Dr. Deborah Lee Prescott’s life-long interest in the Holocaust propelled her research at the doctoral level, resulting in the publication, Imagery from Genesis in Holocaust Memoirs: A Critical Study (McFarland 2010), along with many conference papers, book reviews, and scholarly articles. Most immediately, she anticipates the staging of a play, co-written with PBA Professor Emeritus Don Butler, which is set in Nazi-era Germany. TAKEN AWAY was written for middle grade and high school audiences; it will be performed at the Kravis Center for the Performing Arts (October 2018) and then will be taken to local schools, with the hope of further interest in its production from other schools around the state and the nation.
At PBA, in addition to such liberal arts courses as Composition II and Humanities III, Dr. Prescott teaches a wide range of literature classes. Her specialty is 20th century British and American literature, and from time to time she teaches Holocaust literature. She studied film at the graduate level at UCLA, so she enjoys incorporating film into her classes, as well as her class examining cinematic adaptations of world literature.
In recent years, Dr. Prescott has written children’s picture books that feature her blind rescue dog Mitzvah. The first book of the series, A Dog Named Mitzvah (A Very True Story), has been published in English as well as bilingual editions in French, Italian, and Spanish (Taylor and Seale, 2016).
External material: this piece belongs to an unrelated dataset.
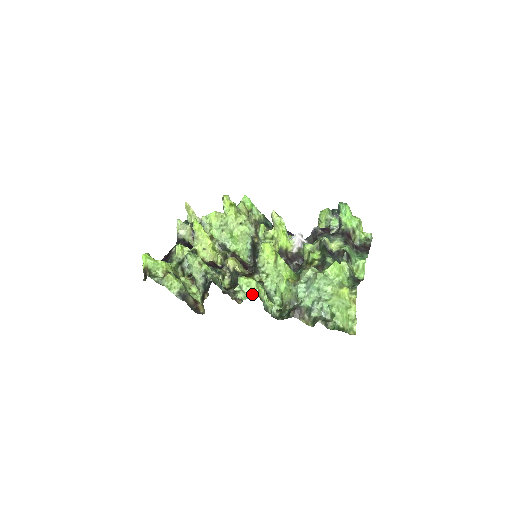
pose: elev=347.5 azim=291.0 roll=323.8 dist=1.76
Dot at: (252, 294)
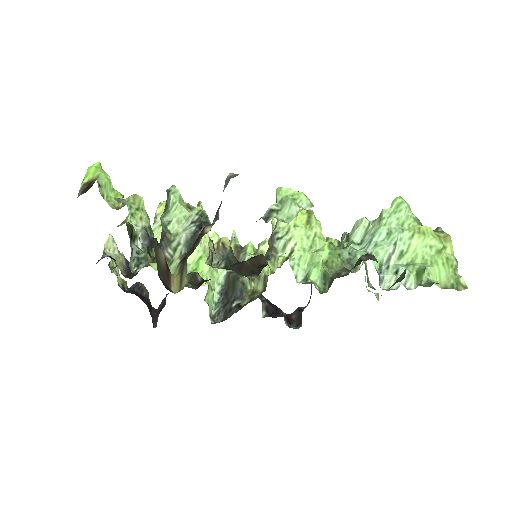
Dot at: occluded
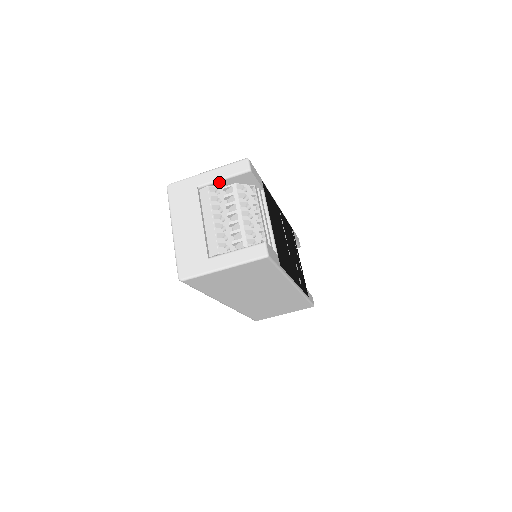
Translated but not yet published are editions in Hebrew and Portuguese. The second book of the trilogy, Mitzvah Gets Scared (Taylor and Seale, 2017), was published last year, and later this year, Prescott expects the publication of the third book, Mazel Tov, Mitzvah! The Mitzvah series encourages children to be compassionate and accepting of others with disabilities. Prescott has several other children’s picture books in various stages of development.
Prescott’s interest in literature and history compels her to travel when school is not in session; she was delighted when she was chosen to lead the PBA Study Abroad Program in London in 2015. She has visited many countries around the world; with her interest in World War II in general, and the Holocaust in particular, she has found it personally and professionally productive to visit countries associated with those events. Moreover, she and Professor Butler are working are on their second play, which explores ramifications of Nazi science, this time with an intended adult audience. Prescott has been involved with scholarly activities hosted by the United States Holocaust Memorial Museum and was active with the Palm Beach Fellowship of Christians and Jews.